= Requirement =
In the records below, find the line containing "Saudi Arabia News", then copy that line and all lines after it, exactly, omitting every picture.

--------------------------------------------------

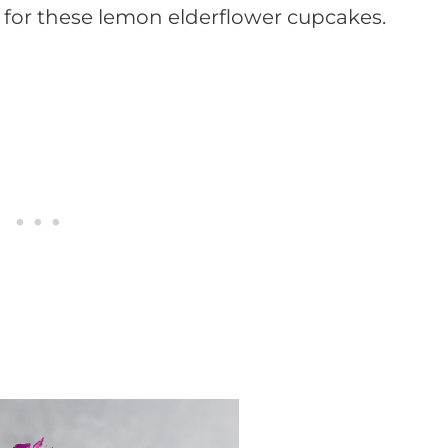
h for these lemon elderflower cupcakes.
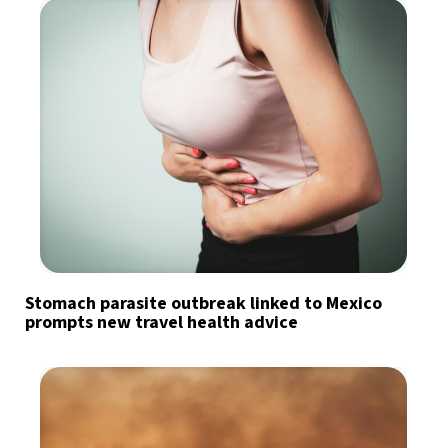
Stomach parasite outbreak linked to Mexico
prompts new travel health advice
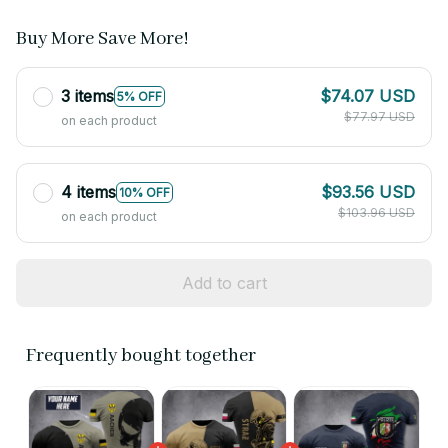
Buy More Save More!
3 items
$74.07 USD
5% OFF
$77.97 USD
on each product
4 items
$93.56 USD
10% OFF
$103.96 USD
on each product
Add to cart
Frequently bought together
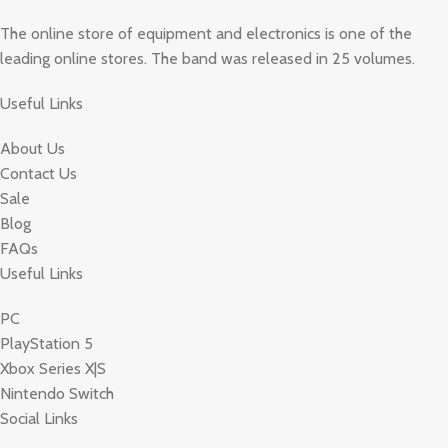
The online store of equipment and electronics is one of the
leading online stores. The band was released in 25 volumes.
Useful Links
About Us
Contact Us
Sale
Blog
FAQs
Useful Links
PC
PlayStation 5
Xbox Series X|S
Nintendo Switch
Social Links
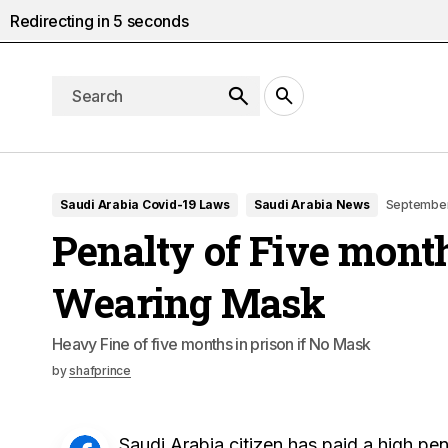
Redirecting in
4
seconds
Saudi Arabia Covid-19 Laws
Saudi Arabia News
September
Penalty of Five month
Wearing Mask
Heavy Fine of five months in prison if No Mask
by
shafprince
Saudi Arabia citizen has paid a high pena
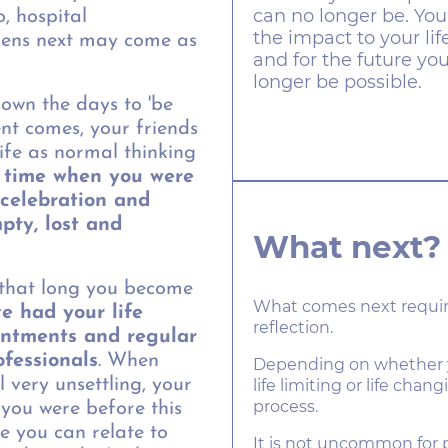
can no longer be. You
, hospital
the impact to your li
ens next may come as
and for the future y
longer be possible.
own the days to 'be
nt comes, your friends
ife as normal thinking
 time when you were
, celebration and
empty, lost and
What next?
 that long you become
What comes next requir
e had your life
reflection.
intments and regular
ofessionals
. When
Depending on whether you
l very unsettling, your
life limiting or life chang
process.
you were before this
e you can relate to
It is not uncommon for p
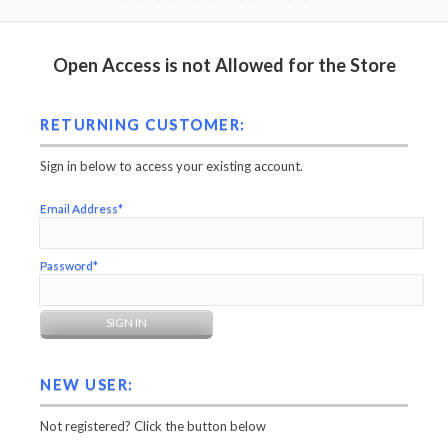
Open Access is not Allowed for the Store
RETURNING CUSTOMER:
Sign in below to access your existing account.
Email Address*
Password*
NEW USER:
Not registered? Click the button below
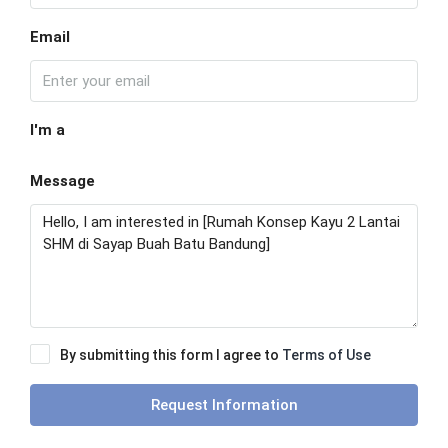
Email
I'm a
Message
By submitting this form I agree to
Terms of Use
Request Information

--------------------------------------------------

= Solution to the exercise =
Saudi Arabia News
September
Penalty of Five month
Wearing Mask
Heavy Fine of five months in prison if No Mask
by
shafprince
Saudi Arabia citizen has paid a high pena
can no longer be. You
, hospital
the impact to your li
ens next may come as
and for the future y
longer be possible.
own the days to 'be
nt comes, your friends
ife as normal thinking
 time when you were
, celebration and
empty, lost and
What next?
 that long you become
What comes next requir
e had your life
reflection.
intments and regular
ofessionals
. When
Depending on whether you
l very unsettling, your
life limiting or life chang
process.
you were before this
e you can relate to
It is not uncommon for p
Open Access is not Allowed for the Store
RETURNING CUSTOMER:
Sign in below to access your existing account.
Email Address*
Password*
NEW USER:
Not registered? Click the button below
Email
I'm a
Message
By submitting this form I agree to
Terms of Use
Request Information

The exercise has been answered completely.